→ Activity: Would you return the data exactly as given, except for its pictures?

→ Spatial grounding data:
<<<<

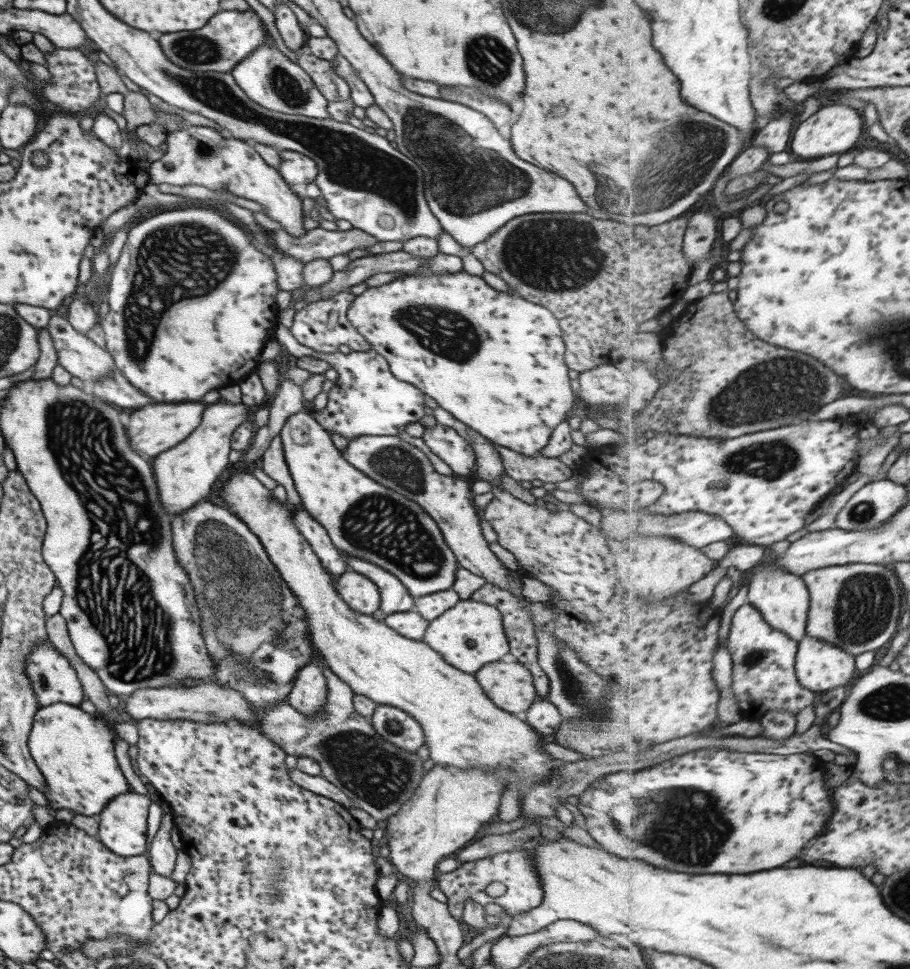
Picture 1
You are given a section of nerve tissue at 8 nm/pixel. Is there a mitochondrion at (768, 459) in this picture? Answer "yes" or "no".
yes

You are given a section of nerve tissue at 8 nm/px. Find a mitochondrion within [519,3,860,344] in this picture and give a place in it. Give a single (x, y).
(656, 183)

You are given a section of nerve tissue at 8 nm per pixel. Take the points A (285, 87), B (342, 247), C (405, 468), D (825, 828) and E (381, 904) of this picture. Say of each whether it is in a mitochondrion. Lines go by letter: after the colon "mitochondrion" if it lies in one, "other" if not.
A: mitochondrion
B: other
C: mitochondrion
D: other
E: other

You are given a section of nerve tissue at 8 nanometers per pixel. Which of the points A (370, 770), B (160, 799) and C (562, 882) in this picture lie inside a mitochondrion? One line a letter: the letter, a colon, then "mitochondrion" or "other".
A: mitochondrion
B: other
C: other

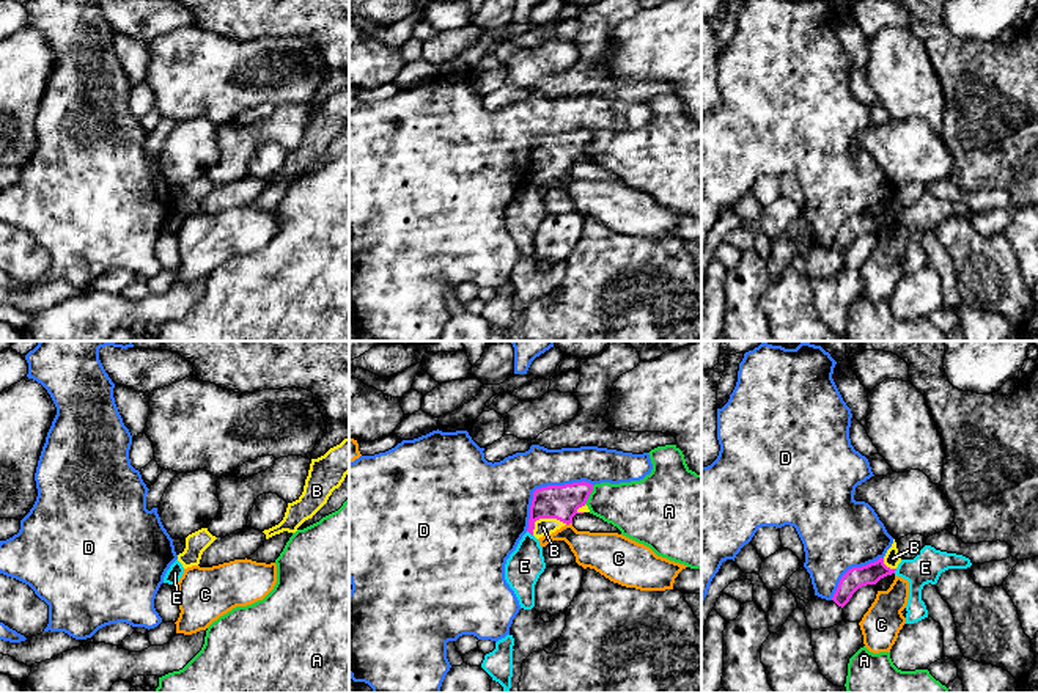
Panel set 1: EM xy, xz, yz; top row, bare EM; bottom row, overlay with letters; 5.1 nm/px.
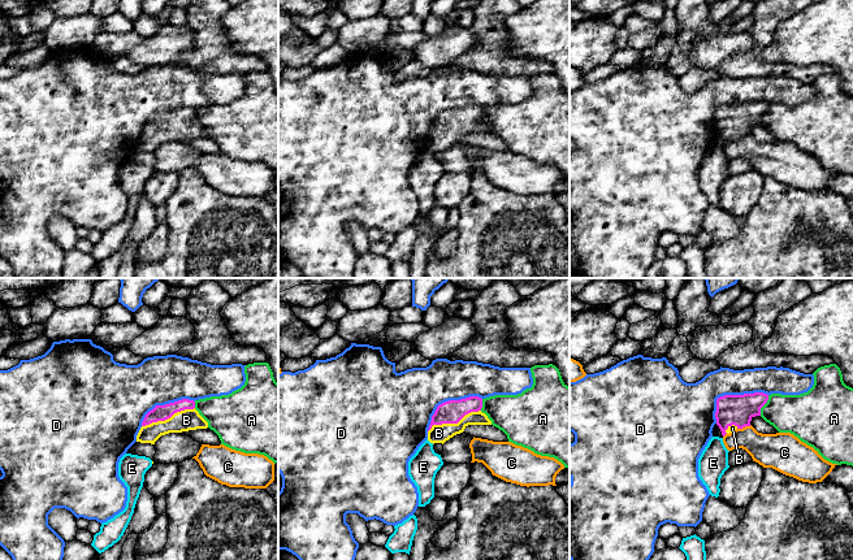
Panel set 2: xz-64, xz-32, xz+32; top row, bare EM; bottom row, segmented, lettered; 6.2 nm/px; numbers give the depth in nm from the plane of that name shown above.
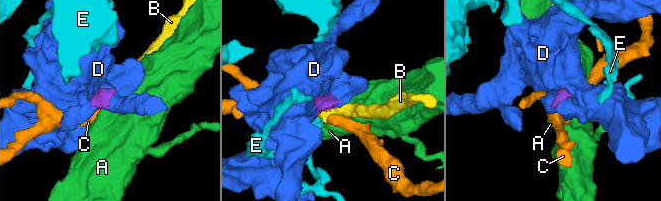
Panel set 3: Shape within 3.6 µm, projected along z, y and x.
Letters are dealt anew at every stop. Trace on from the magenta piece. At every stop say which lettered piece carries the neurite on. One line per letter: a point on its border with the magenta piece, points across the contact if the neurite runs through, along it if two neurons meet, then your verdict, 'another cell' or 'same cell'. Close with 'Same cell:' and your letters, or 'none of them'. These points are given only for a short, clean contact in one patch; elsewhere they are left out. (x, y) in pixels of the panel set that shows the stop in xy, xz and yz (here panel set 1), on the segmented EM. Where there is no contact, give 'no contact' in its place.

>>>>

→ Task output:
Picture 1
You are given a section of nerve tissue at 8 nm/pixel. Is there a mitochondrion at (768, 459) in this picture? Answer "yes" or "no".
yes

You are given a section of nerve tissue at 8 nm/px. Find a mitochondrion within [519,3,860,344] in this picture and give a place in it. Give a single (x, y).
(656, 183)

You are given a section of nerve tissue at 8 nm per pixel. Take the points A (285, 87), B (342, 247), C (405, 468), D (825, 828) and E (381, 904) of this picture. Say of each whether it is in a mitochondrion. Lines go by letter: after the colon "mitochondrion" if it lies in one, "other" if not.
A: mitochondrion
B: other
C: mitochondrion
D: other
E: other

You are given a section of nerve tissue at 8 nanometers per pixel. Which of the points A (370, 770), B (160, 799) and C (562, 882) in this picture lie inside a mitochondrion? One line a letter: the letter, a colon, then "mitochondrion" or "other".
A: mitochondrion
B: other
C: other

Panel set 1: EM xy, xz, yz; top row, bare EM; bottom row, overlay with letters; 5.1 nm/px.
Panel set 2: xz-64, xz-32, xz+32; top row, bare EM; bottom row, segmented, lettered; 6.2 nm/px; numbers give the depth in nm from the plane of that name shown above.
Panel set 3: Shape within 3.6 µm, projected along z, y and x.
Letters are dealt anew at every stop. Trace on from the magenta piece. At every stop say which lettered piece carries the neurite on. One line per letter: a point on its border with the magenta piece, points across the contact if the neurite runs through, along it if two neurons meet, then your verdict, 'another cell' or 'same cell'. Close with 'Same cell:' and your letters, or 'none of them'. These points are given only for a short, clean contact in one patch; elsewhere they are left out. (x, y) in pixels of the panel set that shows the stop in xy, xz and yz (here panel set 1), on the segmented EM. Where there is no contact, give 'no contact' in its place.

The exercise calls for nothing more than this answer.